The first time I ever used an electronic medical record was 12 years ago, during my neurology rotation in medical school. Students were responsible for writing daily progress notes on each hospitalized patient that updated his or her treatment plan and list of ailments. A helpful senior doctor let me in on a time-saver: cut and paste. I could insert sections of the previous day's progress note into the current day's note, which I could then modify to account for any changes that had occurred.
He also unwittingly introduced a temptation: to document more than I had actually done. Perhaps I'd forgotten one day to urge a recovering stroke patient to stop smoking, for example, but had done so earlier in the week. Knowing that my final grade depended on covering all care guidelines, once or twice I might have cut-and-pasted, "Tobacco cessation counseling: Provided" into my notes when I technically hadn't, believing there was no harm done.
Today, electronic medical records– a novelty a decade ago – are used in most hospitals and many doctors' offices. The federal government touts their potential for improving the quality of medical care, from ensuring that all patients get recommended screening tests to improving care of chronic health problems such as diabetes. But as I first observed as a medical student, electronic progress notes have an important downside that – contrary to what I thought then – can and does harm patients.
In a recent study published in the Archives of Internal Medicine, researchers examined doctors' documentation of dietary and exercise counseling in the electronic medical charts of more than 5,000 patients with diabetes. Patients were divided into three groups: those in whom no counseling was documented; those whose progress notes appeared to have been cut-and-pasted from the previous visit; and those whose notes were distinct from notes made in previous visits. Only patients with "distinct" counseling language successfully lost weight and improved their diabetes control, while patients with cut-and-pasted language did no better than patients who received no counseling. That led authors to question whether their doctors were documenting imaginary conversations.

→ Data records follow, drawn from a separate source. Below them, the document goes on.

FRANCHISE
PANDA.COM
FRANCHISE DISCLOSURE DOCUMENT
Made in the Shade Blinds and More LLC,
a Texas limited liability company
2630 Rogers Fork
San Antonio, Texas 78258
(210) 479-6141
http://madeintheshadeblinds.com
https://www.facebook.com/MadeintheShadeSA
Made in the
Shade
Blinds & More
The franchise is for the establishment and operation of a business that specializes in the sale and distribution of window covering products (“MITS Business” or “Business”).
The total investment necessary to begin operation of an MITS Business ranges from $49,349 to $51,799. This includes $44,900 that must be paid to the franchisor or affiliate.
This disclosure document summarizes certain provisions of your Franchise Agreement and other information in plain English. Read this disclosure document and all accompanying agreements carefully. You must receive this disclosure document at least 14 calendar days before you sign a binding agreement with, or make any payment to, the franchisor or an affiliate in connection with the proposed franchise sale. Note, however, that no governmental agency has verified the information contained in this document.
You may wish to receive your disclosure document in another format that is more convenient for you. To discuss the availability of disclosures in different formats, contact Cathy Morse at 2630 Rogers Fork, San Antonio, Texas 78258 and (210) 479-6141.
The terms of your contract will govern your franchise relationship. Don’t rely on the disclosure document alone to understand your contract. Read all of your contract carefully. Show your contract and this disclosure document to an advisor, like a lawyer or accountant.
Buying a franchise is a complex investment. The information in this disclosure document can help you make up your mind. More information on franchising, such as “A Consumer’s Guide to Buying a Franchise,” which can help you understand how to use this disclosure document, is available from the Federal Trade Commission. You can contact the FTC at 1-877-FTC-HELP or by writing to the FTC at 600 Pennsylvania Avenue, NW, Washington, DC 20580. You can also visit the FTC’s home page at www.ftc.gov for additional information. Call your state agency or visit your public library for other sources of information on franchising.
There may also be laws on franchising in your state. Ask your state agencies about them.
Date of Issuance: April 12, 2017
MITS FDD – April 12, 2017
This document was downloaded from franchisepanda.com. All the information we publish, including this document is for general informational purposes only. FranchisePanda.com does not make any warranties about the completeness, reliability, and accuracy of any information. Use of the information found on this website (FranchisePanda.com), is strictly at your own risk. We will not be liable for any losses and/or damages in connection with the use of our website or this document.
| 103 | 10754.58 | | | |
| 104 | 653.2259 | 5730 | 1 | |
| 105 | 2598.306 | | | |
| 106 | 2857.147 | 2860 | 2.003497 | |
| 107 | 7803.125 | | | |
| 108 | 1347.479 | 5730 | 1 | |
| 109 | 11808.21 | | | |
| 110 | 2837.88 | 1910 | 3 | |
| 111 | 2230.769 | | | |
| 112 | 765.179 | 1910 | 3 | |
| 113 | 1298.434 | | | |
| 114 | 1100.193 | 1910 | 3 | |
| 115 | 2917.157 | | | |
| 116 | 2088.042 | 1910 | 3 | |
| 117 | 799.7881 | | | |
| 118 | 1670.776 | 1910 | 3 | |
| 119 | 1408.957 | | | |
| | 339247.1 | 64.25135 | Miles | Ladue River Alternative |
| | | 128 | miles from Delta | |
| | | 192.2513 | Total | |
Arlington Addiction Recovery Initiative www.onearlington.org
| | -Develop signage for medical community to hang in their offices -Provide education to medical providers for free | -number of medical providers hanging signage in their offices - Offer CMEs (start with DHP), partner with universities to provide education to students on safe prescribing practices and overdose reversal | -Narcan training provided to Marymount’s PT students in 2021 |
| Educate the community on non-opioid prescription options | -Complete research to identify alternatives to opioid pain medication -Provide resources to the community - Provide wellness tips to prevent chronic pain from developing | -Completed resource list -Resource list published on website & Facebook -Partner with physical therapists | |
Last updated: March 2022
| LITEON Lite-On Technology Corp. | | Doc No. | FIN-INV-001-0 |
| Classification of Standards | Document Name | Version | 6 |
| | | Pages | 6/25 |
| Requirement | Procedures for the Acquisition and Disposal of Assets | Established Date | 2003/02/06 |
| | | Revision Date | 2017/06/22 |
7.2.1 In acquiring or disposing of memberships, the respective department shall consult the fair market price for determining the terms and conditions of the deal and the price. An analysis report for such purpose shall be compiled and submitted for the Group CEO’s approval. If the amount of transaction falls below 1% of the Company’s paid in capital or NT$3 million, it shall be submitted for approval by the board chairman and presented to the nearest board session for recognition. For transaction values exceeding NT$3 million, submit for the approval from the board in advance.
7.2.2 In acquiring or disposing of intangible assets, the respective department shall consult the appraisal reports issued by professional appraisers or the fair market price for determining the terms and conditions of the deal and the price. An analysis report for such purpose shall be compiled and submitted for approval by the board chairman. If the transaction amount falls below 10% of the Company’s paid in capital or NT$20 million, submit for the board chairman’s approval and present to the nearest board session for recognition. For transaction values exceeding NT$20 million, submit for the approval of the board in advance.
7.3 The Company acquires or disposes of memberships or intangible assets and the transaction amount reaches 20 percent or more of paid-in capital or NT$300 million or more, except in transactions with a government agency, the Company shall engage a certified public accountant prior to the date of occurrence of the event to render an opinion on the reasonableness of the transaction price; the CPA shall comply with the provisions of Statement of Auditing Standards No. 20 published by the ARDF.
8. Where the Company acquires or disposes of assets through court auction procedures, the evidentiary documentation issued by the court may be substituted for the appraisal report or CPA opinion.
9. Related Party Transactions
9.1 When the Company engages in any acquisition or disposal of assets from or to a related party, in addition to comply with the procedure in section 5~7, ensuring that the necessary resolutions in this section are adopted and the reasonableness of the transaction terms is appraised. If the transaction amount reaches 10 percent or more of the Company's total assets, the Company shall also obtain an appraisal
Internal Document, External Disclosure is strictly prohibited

We know that lifestyle counseling is critical to preventing diabetes in millions of at-risk Americans. National data show that almost 30 percent of adults have prediabetes (blood sugar levels that are higher than normal, but lower than the diabetic range), but only 1 in 3 of them reports getting any dietary or exercise advice from their doctors in the previous year. (No information is available on how often doctors claim that counseling occurred.)
Recent research confirms the huge impact that convincing people to change their lifestyles can have on lowering their future diabetes risk. A study of more than 200,000 adults published last week in the Annals of Internal Medicine found that the odds of developing diabetes over an 11-year time frame were 30 to 40 percent lower for older adults with one or more good habits: healthy eating, moderate alcohol consumption, and being smoke-free and physically active.
For you to benefit personally from this research, though, you need to make sure that your doctor isn't just going through the motions of lifestyle counseling, electronic medical record or not. Given the myriad agenda-items doctors must squeeze into a 15-minute office visit, skipping counseling can be an easy way to cut corners and stay on schedule. Don't let it be. As the science clearly shows, there can be no better use of your visit than to discuss how to stay healthy and lower your risk of health problems down the road.